Leave the images out and write out each entry exactly as shown.

-=-=-=-=-

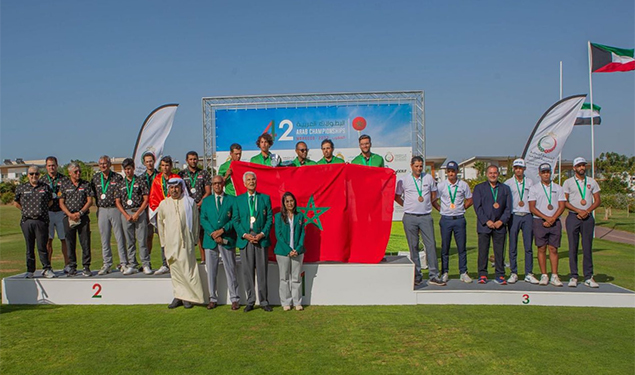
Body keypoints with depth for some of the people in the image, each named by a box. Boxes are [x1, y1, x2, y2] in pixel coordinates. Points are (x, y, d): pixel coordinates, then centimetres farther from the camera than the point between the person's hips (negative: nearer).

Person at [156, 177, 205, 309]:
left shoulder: (190, 202, 3)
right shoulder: (163, 204, 8)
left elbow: (195, 222, 8)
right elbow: (160, 224, 14)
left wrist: (194, 240, 7)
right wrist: (163, 242, 11)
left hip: (186, 242, -2)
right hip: (170, 243, 2)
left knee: (187, 268, -4)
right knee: (175, 270, 5)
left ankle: (188, 297, 4)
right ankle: (179, 296, 13)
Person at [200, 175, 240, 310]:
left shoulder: (232, 199, 6)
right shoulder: (206, 201, 12)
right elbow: (203, 219, 3)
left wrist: (222, 230, -14)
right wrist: (213, 233, -12)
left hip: (227, 240, -2)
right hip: (210, 240, 2)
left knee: (231, 270, 2)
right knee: (211, 271, 6)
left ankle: (235, 299, 9)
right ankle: (213, 299, 16)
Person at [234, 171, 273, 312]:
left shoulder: (265, 198, 8)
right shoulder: (239, 199, 9)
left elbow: (269, 218, 4)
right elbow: (236, 220, 5)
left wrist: (262, 234, -9)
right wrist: (245, 235, -8)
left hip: (261, 239, -1)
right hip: (245, 239, 1)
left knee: (262, 272, 2)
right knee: (247, 272, 4)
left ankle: (264, 301, 11)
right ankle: (250, 302, 13)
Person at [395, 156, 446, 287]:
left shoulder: (429, 178, 8)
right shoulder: (403, 180, 3)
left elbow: (434, 195, 20)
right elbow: (396, 196, 13)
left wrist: (426, 203, 10)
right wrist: (407, 206, 6)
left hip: (426, 217, 1)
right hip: (410, 217, -1)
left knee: (431, 244, -4)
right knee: (413, 246, 3)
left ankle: (433, 276, 0)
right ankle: (417, 276, 11)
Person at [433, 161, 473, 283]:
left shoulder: (463, 185, 4)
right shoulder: (441, 185, 2)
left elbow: (470, 200, 14)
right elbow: (433, 200, 10)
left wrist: (462, 208, 6)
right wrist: (441, 209, 4)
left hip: (459, 219, 0)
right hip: (446, 219, 0)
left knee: (462, 247, 3)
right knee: (445, 247, 4)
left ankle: (463, 273, 12)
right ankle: (444, 273, 13)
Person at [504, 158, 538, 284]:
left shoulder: (529, 182, 12)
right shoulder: (508, 183, 6)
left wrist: (524, 202, 2)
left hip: (527, 216, 1)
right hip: (514, 216, -1)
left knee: (528, 246, 1)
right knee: (513, 247, 0)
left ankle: (529, 274, 7)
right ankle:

-=-=-=-=-

#### Task response:
Body keypoints with depth for some of the people in the image, each named by a box. Boxes are [x1, y1, x2, y2] in pixel coordinates. Points are (x, y, d): pixel coordinates, then centimetres farther from the camera than the point between the person's hips (negative: nearer).

Person at [156, 177, 205, 309]:
left shoulder: (190, 202, 3)
right shoulder: (163, 204, 8)
left elbow: (195, 222, 8)
right elbow: (160, 224, 14)
left wrist: (194, 240, 7)
right wrist: (163, 242, 11)
left hip: (186, 242, -2)
right hip: (170, 243, 2)
left knee: (187, 268, -4)
right knee: (175, 270, 5)
left ankle: (188, 297, 4)
right ankle: (179, 296, 13)
Person at [200, 175, 240, 310]:
left shoulder: (232, 199, 6)
right shoulder: (206, 201, 12)
right elbow: (203, 219, 3)
left wrist: (222, 230, -14)
right wrist: (213, 233, -12)
left hip: (227, 240, -2)
right hip: (210, 240, 2)
left knee: (231, 270, 2)
right knee: (211, 271, 6)
left ankle: (235, 299, 9)
right ankle: (213, 299, 16)
Person at [234, 171, 273, 312]:
left shoulder: (265, 198, 8)
right shoulder: (239, 199, 9)
left elbow: (269, 218, 4)
right elbow: (236, 220, 5)
left wrist: (262, 234, -9)
right wrist: (245, 235, -8)
left hip: (261, 239, -1)
right hip: (245, 239, 1)
left knee: (262, 272, 2)
right knee: (247, 272, 4)
left ankle: (264, 301, 11)
right ankle: (250, 302, 13)
Person at [395, 156, 446, 287]:
left shoulder: (429, 178, 8)
right shoulder: (403, 180, 3)
left elbow: (434, 195, 20)
right elbow: (396, 196, 13)
left wrist: (426, 203, 10)
right wrist: (407, 206, 6)
left hip: (426, 217, 1)
right hip: (410, 217, -1)
left knee: (431, 244, -4)
right knee: (413, 246, 3)
left ankle: (433, 276, 0)
right ankle: (417, 276, 11)
Person at [433, 161, 473, 283]:
left shoulder: (463, 185, 4)
right shoulder: (441, 185, 2)
left elbow: (470, 200, 14)
right elbow: (433, 200, 10)
left wrist: (462, 208, 6)
right wrist: (441, 209, 4)
left hip: (459, 219, 0)
right hip: (446, 219, 0)
left knee: (462, 247, 3)
right knee: (445, 247, 4)
left ankle: (463, 273, 12)
right ankle: (444, 273, 13)
Person at [504, 158, 538, 284]:
left shoulder: (529, 182, 12)
right shoulder: (508, 183, 6)
left wrist: (524, 202, 2)
left hip: (527, 216, 1)
right hip: (514, 216, -1)
left knee: (528, 246, 1)
right knee: (513, 247, 0)
left ankle: (529, 274, 7)
right ankle:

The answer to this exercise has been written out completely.